**TEKSTFRAGMENT**

════════════════

Rosen acht deze kenmerken niet expliciet aanwezig bij alle analytische filosofen. Het zijn eerder familieverwantschappen tussen de verschillende stromingen, werken of auteurs binnen de analytische filosofie.

Omwille van de aandacht voor taal en betekenis wordt de analytische filosofie vaak (maar misschien onterecht) verbonden met de linguistic turn in de filosofie, waarbij taal als hét onderwerp van de filosofie en taalanalyse de standaardmethode van de filosofie worden beschouwd. Deze interesse voor taal was destijds tamelijk nieuw in de filosofie.

Het ontstaan van de analytische filosofie

[bewerken | brontekst bewerken]
De Britse filosoof Bertrand Russell wordt gezien als een van de grondleggers van de analytische filosofie

Het begin van de analytische filosofie ligt in Groot-Brittannië en de Verenigde Staten aan het begin van de 20e eeuw. Er zijn vijf fases te onderscheiden in de geschiedenis van de analytische filosofie. De eerste fase, ongeveer van 1900 tot 1910, wordt gekenmerkt doordat in het bijzonder G.E. Moore en Bertrand Russell zich probeerden af te zetten tegen het destijds dominante ideeëngoed aan de Britse universiteiten: het Brits idealisme.[2][4] Moore en Russell stelden daar zelf een vorm van naïef realisme tegenover, en concentreerden zich nadrukkelijk op het onderzoek naar de betekenis van filosofische termen en uitspraken. Bovendien geloofde Russell dat de natuurlijke taal vaak tot filosofische misverstanden leidt. Hij probeerde daarom uitspraken te herformuleren in een striktere, meer eenduidige taal, met name de logica. Deze herformulering moest het mogelijk maken om de filosofische problemen beter te begrijpen en op te lossen. Door zo'n probleem te vertalen in symbolische logica was het zelfs mogelijk dat het uiteindelijk geen filosofisch probleem bleek te zijn.

════════════════

**OPGESLAGEN ITEMS**
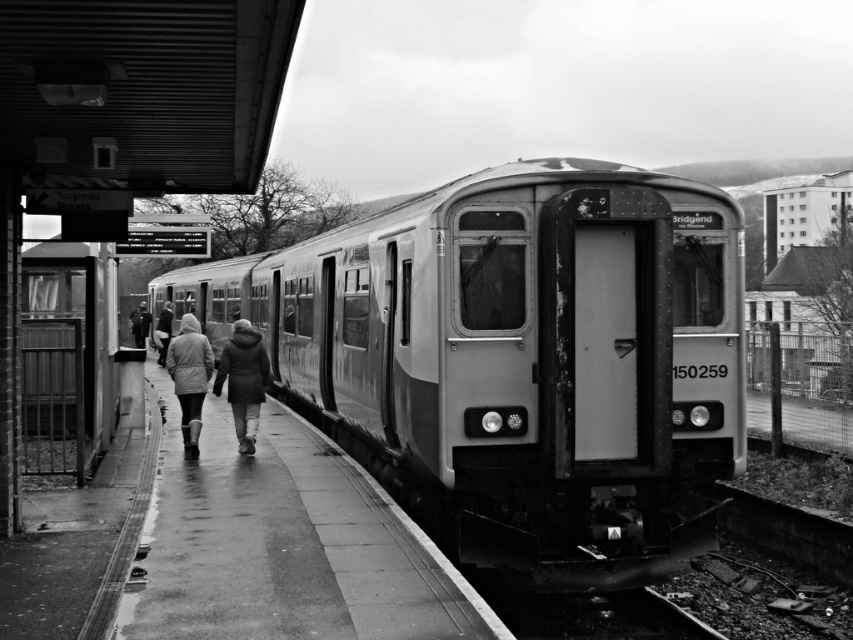
You are standing at the train station platform in the image. There are two points marked on the platform, one at coordinates point (474, 189) and the other at point (227, 381). Which point is closer to you?

Point (474, 189) is closer to the viewer than point (227, 381).

You are standing on the platform at the train station. You see the metallic gray train at center and the dark gray coat at center. Which object is higher from the ground?

The metallic gray train at center is higher from the ground than the dark gray coat at center.

You are standing at the train station and want to board the metallic gray train at center. The dark gray jacket at center is blocking your path. Can you walk around them to reach the train?

The metallic gray train at center is closer to the viewer than the dark gray jacket at center, so you can walk around the dark gray jacket at center to reach the train since it is farther away from you.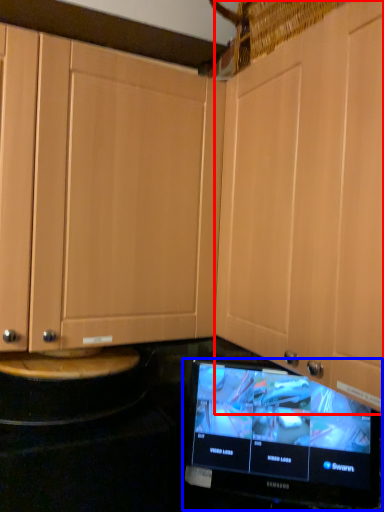
Question: Which point is closer to the camera, cabinetry (highlighted by a red box) or television (highlighted by a blue box)?

Choices:
 (A) cabinetry
 (B) television

Answer: (A)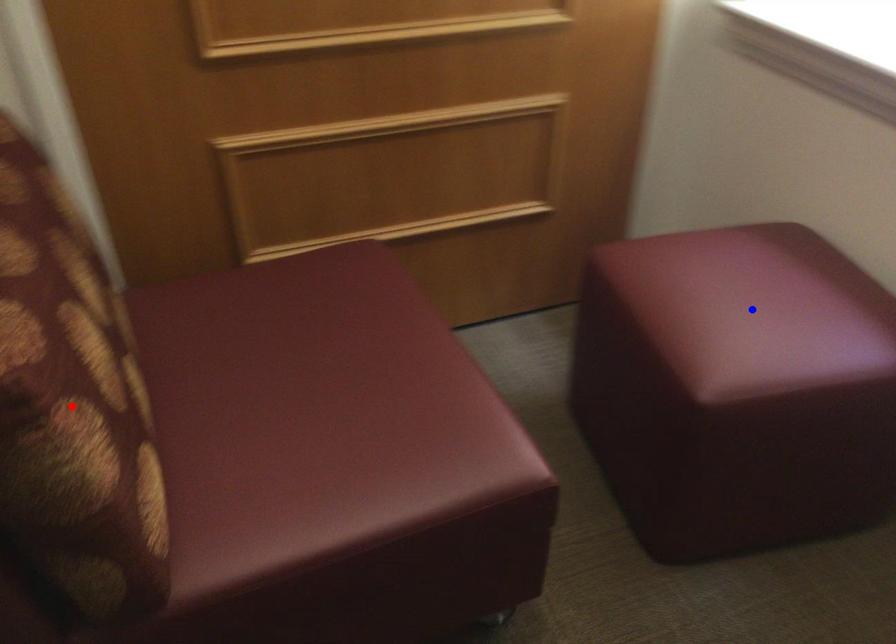
Question: Which of the two points in the image is closer to the camera?

Choices:
 (A) Blue point is closer.
 (B) Red point is closer.

Answer: (B)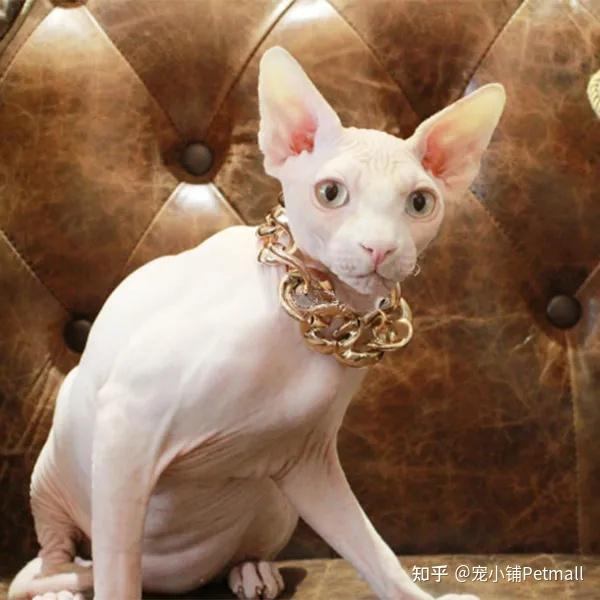
The height and width of the screenshot is (600, 600). I want to click on 3 chair buttons, so pyautogui.click(x=558, y=316), pyautogui.click(x=80, y=339), pyautogui.click(x=193, y=158).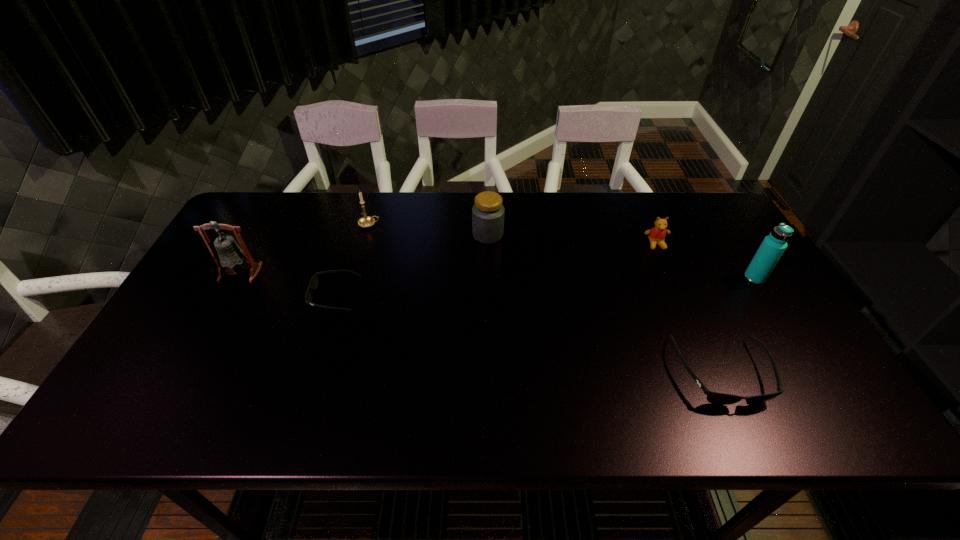
Please point a spot to place another sunglasses for symmetrical spacing. Please provide its 2D coordinates. Your answer should be formatted as a tuple, i.e. [(x, y)], where the tuple contains the x and y coordinates of a point satisfying the conditions above.

[(513, 331)]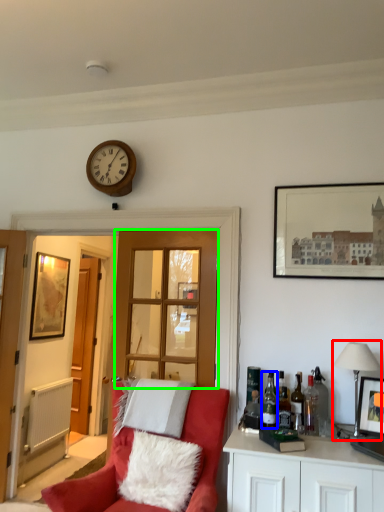
Question: Which is farther away from lamp (highlighted by a red box)? bottle (highlighted by a blue box) or glass door (highlighted by a green box)?

Choices:
 (A) bottle
 (B) glass door

Answer: (B)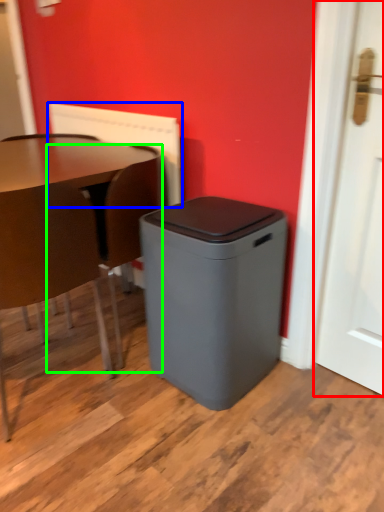
Question: Based on their relative distances, which object is nearer to door (highlighted by a red box)? Choose from radiator (highlighted by a blue box) and swivel chair (highlighted by a green box).

Choices:
 (A) radiator
 (B) swivel chair

Answer: (B)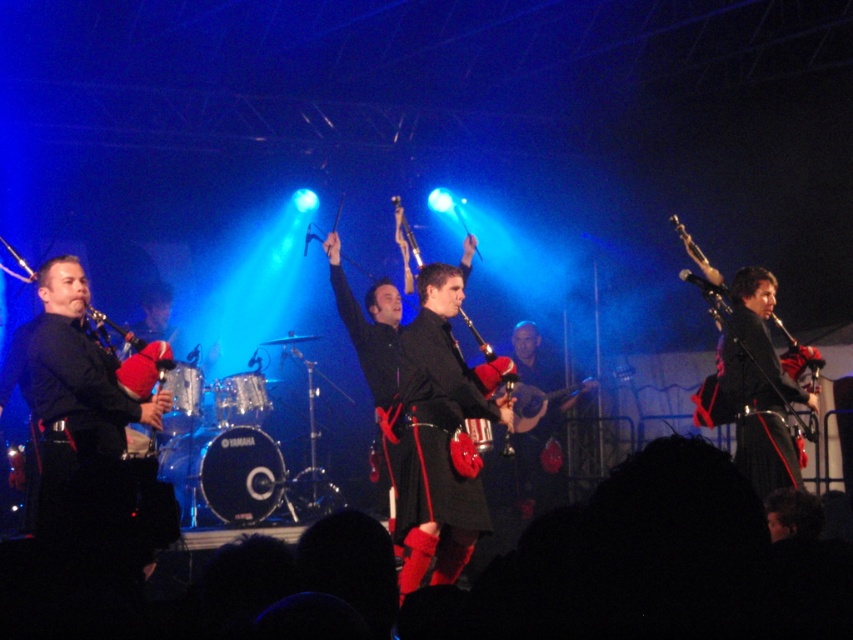
From the picture: You are a photographer at the front row of the concert. You want to capture a photo of the black leather kilt at center and the matte black bagpipes at center. Which one is positioned to the left of the other?

The black leather kilt at center is to the left of matte black bagpipes at center.

You are a photographer at the front row of the concert. You want to take a photo focusing on the black leather kilt at center and matte black bagpipes at center. Which object will appear larger in your photo?

The black leather kilt at center is closer to the viewer than matte black bagpipes at center, so it will appear larger in the photo.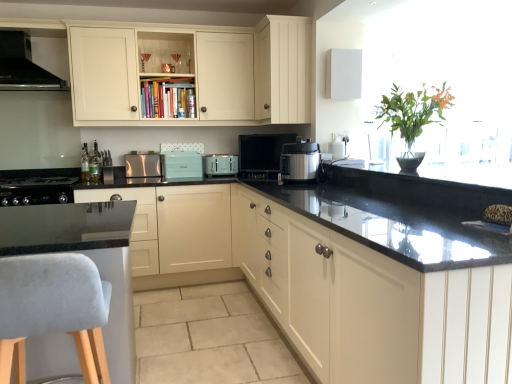
The image size is (512, 384). I want to click on metallic silver toaster at center, which is counted as the first appliance, starting from the right, so click(337, 149).

Image resolution: width=512 pixels, height=384 pixels. What do you see at coordinates (85, 164) in the screenshot?
I see `clear glass bottle at left, acting as the first bottle starting from the front` at bounding box center [85, 164].

Describe the element at coordinates (181, 165) in the screenshot. The height and width of the screenshot is (384, 512). I see `teal matte toaster at center, which is counted as the 2th appliance, starting from the right` at that location.

Locate an element on the screen. The width and height of the screenshot is (512, 384). black matte range hood at upper left, which ranks as the fourth kitchen appliance in bottom-to-top order is located at coordinates (23, 65).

════════════════

**UIT TE VOEREN OPDRACHTEN**
1. Beantwoord de volgende vragen over het fragment over de analytische filosofie.
(a) Met welke wending in de filosofie wordt de analytische filosofie vaak verbonden?
(b) In welke landen ligt het begin van de analytische filosofie?
(c) Welk ideeëngoed was rond 1900 dominant aan de Britse universiteiten?
2. Noem alle personen die in het fragment over de analytische filosofie bij naam voorkomen.

**ANTWOORDEN BIJ OPDRACHTEN**
1.
(a) De linguistic turn.
(b) In Groot-Brittannië en de Verenigde Staten.
(c) Het Brits idealisme.

2. Rosen, G.E. Moore en Bertrand Russell.